▸ Set task
Gather every line from the records below that contains the string "center" and copy each one in full. Case counts.
── Recorded data ──
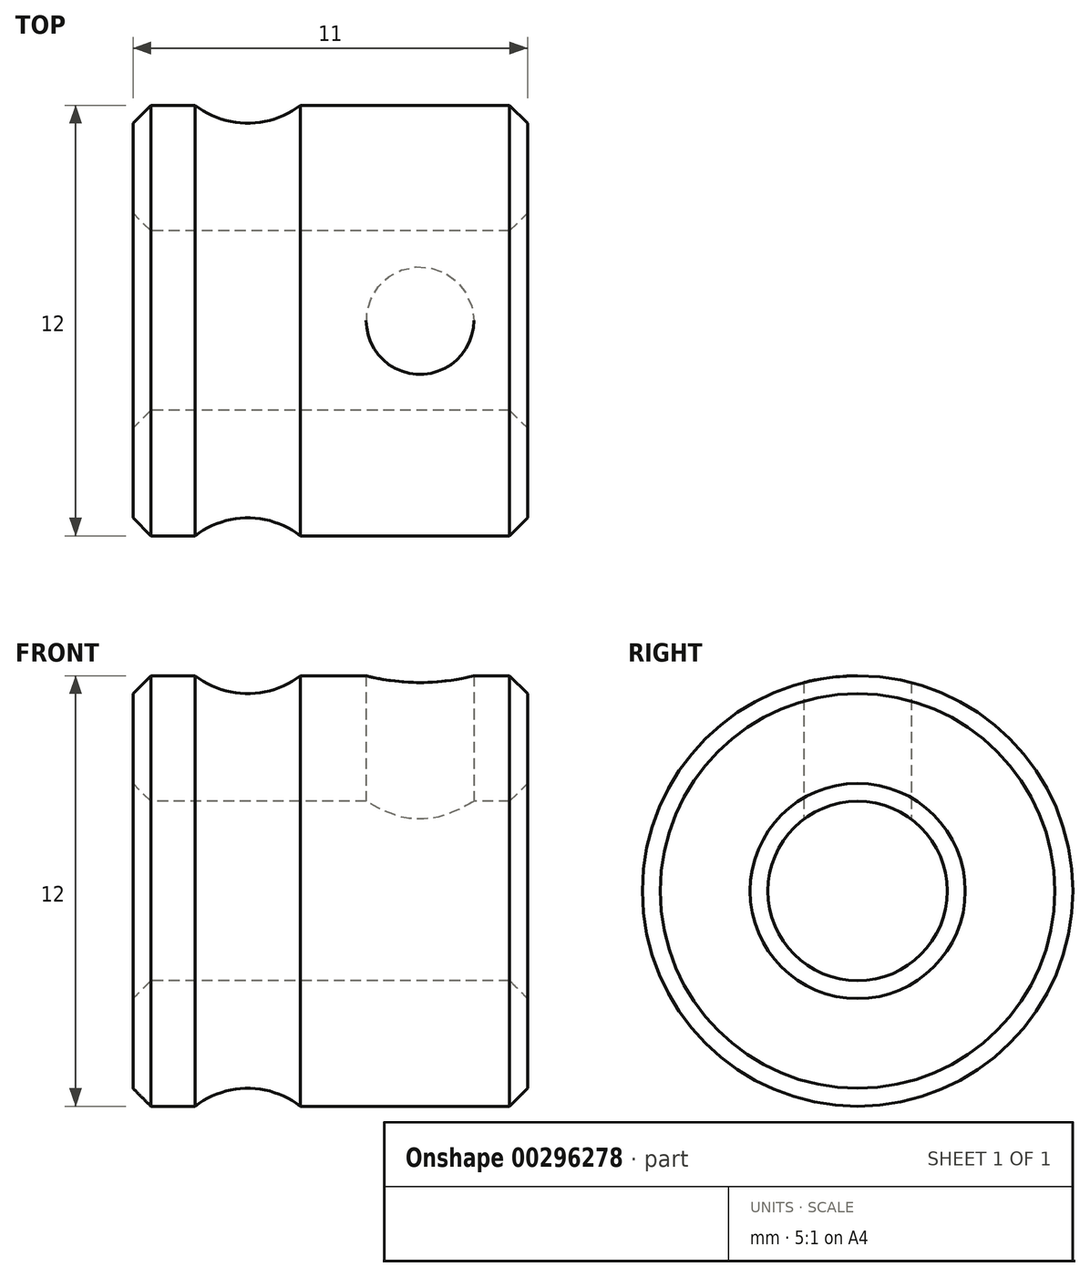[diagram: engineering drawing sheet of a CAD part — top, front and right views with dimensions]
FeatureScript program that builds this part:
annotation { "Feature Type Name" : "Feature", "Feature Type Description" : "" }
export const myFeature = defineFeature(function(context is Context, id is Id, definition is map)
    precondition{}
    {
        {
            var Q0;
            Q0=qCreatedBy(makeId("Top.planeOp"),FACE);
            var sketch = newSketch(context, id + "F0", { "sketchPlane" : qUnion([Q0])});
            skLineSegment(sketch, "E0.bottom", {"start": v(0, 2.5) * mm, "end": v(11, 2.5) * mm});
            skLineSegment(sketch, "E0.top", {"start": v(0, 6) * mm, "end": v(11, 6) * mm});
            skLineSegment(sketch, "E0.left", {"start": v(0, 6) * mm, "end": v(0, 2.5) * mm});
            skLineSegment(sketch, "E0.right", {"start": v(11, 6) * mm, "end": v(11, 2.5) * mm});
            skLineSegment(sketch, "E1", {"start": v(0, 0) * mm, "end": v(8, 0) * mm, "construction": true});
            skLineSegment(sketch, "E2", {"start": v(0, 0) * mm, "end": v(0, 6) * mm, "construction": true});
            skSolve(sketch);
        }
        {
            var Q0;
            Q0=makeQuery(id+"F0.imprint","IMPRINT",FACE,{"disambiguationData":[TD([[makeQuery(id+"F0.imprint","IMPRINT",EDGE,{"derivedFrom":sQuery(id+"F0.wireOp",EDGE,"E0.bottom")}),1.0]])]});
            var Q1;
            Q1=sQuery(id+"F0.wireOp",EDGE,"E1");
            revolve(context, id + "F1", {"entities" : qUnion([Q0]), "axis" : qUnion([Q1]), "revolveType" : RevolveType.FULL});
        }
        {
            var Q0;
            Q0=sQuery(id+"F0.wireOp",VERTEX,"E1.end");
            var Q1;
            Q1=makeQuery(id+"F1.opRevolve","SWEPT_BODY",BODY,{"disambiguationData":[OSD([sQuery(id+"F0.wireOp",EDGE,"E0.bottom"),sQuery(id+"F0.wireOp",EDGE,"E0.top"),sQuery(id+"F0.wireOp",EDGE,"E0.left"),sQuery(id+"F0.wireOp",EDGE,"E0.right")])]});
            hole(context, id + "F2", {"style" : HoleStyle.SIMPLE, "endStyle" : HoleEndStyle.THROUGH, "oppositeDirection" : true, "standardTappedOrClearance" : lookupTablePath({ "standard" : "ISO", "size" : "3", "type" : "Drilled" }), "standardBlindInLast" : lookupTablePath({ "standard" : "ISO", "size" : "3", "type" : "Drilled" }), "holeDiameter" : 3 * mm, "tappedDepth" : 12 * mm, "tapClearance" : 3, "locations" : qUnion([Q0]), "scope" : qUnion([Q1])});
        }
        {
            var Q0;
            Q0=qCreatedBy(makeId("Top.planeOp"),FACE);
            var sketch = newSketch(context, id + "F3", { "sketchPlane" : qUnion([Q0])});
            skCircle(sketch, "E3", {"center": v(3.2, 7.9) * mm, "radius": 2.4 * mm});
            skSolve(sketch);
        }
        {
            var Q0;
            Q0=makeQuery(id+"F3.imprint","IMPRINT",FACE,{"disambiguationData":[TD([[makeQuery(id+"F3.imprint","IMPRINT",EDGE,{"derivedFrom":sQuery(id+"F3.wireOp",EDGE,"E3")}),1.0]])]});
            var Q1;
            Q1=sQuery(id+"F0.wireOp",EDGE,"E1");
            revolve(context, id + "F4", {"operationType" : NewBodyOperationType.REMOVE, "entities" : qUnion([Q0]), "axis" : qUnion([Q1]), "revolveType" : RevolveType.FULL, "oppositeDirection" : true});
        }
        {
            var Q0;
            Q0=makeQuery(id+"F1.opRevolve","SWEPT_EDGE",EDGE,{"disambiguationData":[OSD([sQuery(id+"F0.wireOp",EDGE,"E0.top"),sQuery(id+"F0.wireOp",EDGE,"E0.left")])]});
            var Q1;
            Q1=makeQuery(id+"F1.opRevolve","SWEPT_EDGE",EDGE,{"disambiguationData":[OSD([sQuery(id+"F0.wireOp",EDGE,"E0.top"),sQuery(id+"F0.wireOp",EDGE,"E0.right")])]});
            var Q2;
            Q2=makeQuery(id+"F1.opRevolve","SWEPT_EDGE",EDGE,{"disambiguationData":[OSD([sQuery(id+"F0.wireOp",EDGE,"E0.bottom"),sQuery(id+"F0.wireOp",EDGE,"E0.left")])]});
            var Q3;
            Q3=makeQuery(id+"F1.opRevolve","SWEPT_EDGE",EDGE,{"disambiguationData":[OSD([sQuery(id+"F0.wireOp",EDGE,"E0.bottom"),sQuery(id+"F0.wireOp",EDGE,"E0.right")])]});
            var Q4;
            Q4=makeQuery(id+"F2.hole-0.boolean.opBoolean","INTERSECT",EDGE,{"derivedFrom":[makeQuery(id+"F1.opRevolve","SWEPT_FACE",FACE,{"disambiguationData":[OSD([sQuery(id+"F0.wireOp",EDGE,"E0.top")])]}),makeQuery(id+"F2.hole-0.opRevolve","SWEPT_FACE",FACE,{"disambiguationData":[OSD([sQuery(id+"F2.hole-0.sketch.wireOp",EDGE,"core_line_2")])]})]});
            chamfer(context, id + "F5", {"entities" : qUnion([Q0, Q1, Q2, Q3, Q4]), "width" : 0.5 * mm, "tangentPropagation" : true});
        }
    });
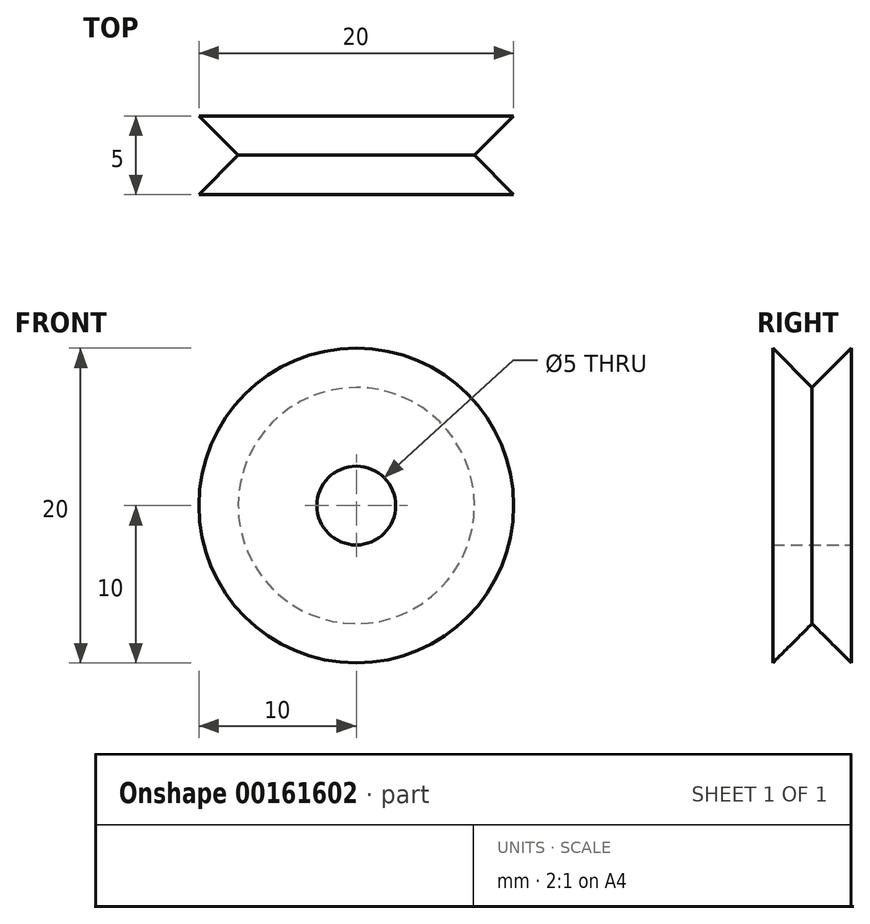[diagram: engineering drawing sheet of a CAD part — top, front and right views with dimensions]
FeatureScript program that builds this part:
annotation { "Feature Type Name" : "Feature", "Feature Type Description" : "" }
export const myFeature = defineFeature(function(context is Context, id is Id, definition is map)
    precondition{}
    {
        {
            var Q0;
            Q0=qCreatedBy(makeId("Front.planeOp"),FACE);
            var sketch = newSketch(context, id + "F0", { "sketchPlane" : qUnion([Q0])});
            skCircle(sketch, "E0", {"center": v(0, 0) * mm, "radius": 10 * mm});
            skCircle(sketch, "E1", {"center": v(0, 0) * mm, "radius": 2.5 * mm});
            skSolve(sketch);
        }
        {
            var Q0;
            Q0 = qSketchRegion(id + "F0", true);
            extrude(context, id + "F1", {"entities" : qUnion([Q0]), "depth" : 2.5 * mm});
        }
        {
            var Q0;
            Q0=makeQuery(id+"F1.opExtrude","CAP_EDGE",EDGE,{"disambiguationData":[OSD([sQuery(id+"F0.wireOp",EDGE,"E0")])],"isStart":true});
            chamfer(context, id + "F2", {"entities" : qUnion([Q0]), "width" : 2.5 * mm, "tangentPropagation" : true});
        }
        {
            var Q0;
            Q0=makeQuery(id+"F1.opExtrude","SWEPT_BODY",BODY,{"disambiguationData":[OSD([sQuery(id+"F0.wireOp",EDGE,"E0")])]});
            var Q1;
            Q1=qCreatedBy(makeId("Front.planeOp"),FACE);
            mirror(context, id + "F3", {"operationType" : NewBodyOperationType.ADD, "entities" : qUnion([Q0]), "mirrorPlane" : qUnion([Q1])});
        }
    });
───
── Recorded data ──
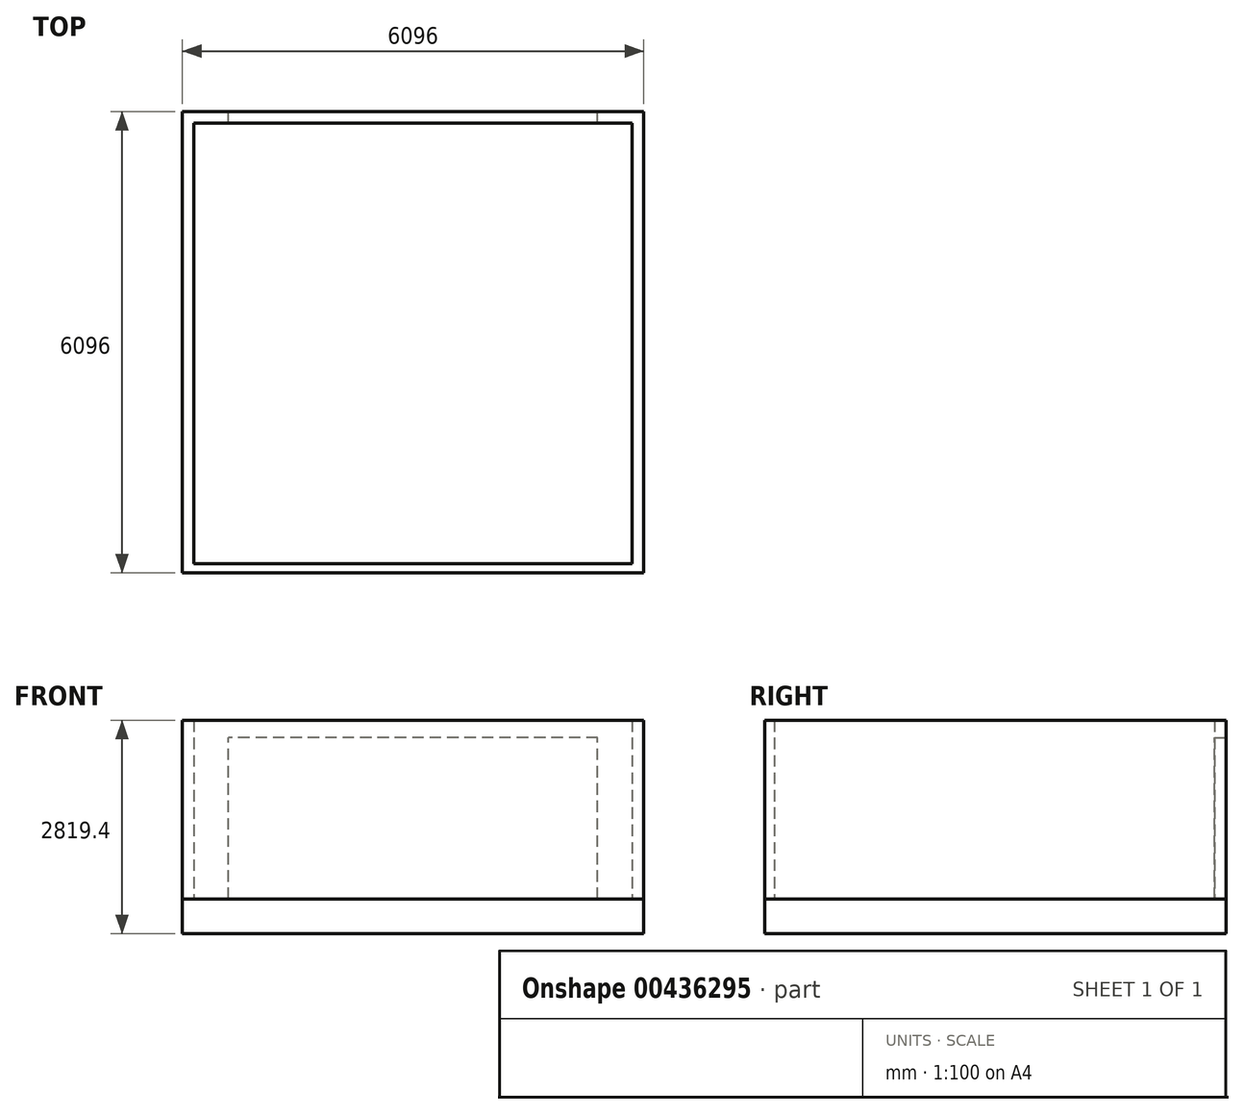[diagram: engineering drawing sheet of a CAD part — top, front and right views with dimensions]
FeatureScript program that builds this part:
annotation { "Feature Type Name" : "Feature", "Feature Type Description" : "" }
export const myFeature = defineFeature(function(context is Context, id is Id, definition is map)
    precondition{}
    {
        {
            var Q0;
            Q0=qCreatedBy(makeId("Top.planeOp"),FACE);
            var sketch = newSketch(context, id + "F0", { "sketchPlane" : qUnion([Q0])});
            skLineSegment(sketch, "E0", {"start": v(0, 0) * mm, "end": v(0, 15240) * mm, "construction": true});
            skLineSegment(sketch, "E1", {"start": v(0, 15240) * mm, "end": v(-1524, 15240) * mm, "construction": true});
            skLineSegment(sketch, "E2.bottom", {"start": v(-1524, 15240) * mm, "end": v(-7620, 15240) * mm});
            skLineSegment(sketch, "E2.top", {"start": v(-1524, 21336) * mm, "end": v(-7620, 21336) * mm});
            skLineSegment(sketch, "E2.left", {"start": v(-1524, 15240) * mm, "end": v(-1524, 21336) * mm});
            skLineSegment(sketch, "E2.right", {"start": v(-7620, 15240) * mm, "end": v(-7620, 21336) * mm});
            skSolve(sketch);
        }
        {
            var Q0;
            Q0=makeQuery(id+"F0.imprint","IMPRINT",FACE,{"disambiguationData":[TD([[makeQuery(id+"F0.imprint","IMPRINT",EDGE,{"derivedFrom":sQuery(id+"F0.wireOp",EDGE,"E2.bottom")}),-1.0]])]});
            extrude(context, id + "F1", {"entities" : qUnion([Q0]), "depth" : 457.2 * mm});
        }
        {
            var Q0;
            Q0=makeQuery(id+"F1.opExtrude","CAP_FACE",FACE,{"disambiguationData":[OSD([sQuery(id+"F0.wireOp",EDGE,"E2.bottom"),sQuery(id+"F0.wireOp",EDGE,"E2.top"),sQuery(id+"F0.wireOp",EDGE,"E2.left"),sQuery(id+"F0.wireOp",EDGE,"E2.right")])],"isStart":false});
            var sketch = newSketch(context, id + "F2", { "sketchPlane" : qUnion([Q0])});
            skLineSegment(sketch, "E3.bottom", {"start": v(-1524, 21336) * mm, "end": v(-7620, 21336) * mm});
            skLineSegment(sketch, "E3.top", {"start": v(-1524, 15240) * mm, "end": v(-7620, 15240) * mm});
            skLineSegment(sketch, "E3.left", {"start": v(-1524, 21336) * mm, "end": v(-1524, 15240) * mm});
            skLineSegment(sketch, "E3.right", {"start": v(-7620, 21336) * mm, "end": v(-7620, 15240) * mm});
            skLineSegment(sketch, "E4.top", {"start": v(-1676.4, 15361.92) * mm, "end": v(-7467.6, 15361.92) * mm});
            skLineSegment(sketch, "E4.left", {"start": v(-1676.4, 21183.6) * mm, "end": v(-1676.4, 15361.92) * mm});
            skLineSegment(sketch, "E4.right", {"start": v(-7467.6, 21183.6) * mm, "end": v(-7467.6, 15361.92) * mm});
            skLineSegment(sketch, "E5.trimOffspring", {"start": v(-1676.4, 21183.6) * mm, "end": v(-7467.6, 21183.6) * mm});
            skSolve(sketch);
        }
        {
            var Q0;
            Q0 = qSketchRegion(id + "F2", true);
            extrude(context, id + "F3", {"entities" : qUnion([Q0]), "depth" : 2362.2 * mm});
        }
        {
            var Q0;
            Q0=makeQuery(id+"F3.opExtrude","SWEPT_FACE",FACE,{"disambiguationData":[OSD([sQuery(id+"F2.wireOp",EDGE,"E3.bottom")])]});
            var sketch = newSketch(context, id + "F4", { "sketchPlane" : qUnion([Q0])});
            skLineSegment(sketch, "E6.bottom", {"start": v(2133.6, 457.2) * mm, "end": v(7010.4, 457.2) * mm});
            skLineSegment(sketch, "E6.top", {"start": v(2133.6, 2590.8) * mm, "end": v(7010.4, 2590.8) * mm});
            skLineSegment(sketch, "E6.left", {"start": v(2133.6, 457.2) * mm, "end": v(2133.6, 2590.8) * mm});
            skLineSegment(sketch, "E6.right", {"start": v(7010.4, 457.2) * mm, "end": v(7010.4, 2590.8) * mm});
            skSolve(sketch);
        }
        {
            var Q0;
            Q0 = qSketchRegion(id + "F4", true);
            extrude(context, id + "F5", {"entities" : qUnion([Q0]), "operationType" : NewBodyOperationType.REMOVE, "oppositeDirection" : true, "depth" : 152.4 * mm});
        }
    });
───
▸ Written answer
            skCircle(sketch, "E3", {"center": v(3.2, 7.9) * mm, "radius": 2.4 * mm});
            skCircle(sketch, "E0", {"center": v(0, 0) * mm, "radius": 10 * mm});
            skCircle(sketch, "E1", {"center": v(0, 0) * mm, "radius": 2.5 * mm});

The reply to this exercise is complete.